** Source information follows **

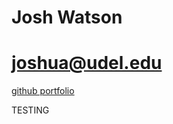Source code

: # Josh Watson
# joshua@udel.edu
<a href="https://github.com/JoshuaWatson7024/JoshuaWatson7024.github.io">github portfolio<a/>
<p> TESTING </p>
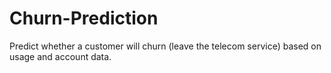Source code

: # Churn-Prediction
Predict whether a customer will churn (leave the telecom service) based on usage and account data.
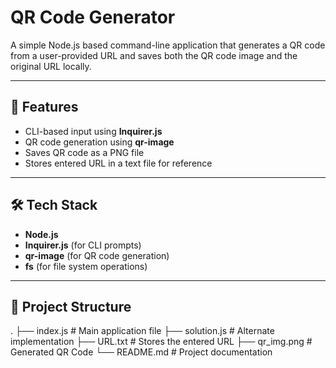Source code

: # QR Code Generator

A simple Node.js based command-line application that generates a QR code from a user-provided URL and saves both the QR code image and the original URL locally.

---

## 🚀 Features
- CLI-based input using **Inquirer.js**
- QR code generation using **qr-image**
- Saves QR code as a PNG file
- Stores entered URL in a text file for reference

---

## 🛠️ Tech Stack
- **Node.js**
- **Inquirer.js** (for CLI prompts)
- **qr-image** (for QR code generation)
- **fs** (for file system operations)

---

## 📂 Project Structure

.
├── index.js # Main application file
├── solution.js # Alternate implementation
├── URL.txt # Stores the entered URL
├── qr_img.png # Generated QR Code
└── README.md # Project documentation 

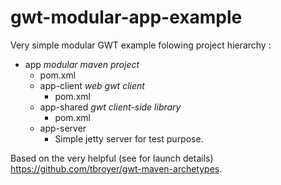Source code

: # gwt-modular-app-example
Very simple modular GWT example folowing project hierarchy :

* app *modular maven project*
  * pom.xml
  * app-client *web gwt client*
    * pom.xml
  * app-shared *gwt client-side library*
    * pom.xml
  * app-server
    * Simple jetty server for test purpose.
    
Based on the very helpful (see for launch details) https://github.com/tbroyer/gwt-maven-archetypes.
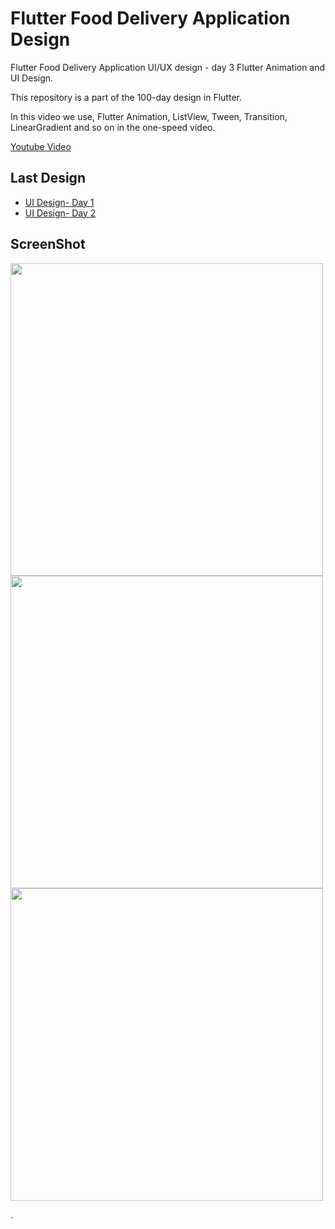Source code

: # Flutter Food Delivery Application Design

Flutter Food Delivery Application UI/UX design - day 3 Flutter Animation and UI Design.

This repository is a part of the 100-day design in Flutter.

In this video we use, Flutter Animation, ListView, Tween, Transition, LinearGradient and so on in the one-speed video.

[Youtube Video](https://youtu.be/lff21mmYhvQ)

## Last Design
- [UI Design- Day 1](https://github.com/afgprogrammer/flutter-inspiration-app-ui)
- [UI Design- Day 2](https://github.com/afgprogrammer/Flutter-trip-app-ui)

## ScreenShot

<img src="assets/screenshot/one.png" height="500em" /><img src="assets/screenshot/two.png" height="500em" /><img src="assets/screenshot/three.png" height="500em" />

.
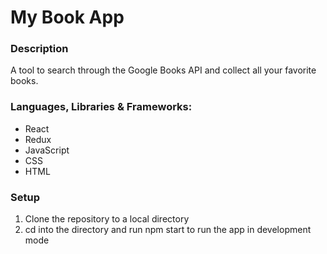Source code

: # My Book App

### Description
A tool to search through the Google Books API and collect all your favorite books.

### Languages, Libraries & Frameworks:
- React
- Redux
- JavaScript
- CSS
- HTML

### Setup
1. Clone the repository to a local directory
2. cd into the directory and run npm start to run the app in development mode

** End of Source information **

**Prompt:**
Count the lines in the data above that contain the string "client". Reply with the number alone.

**Reply:**
2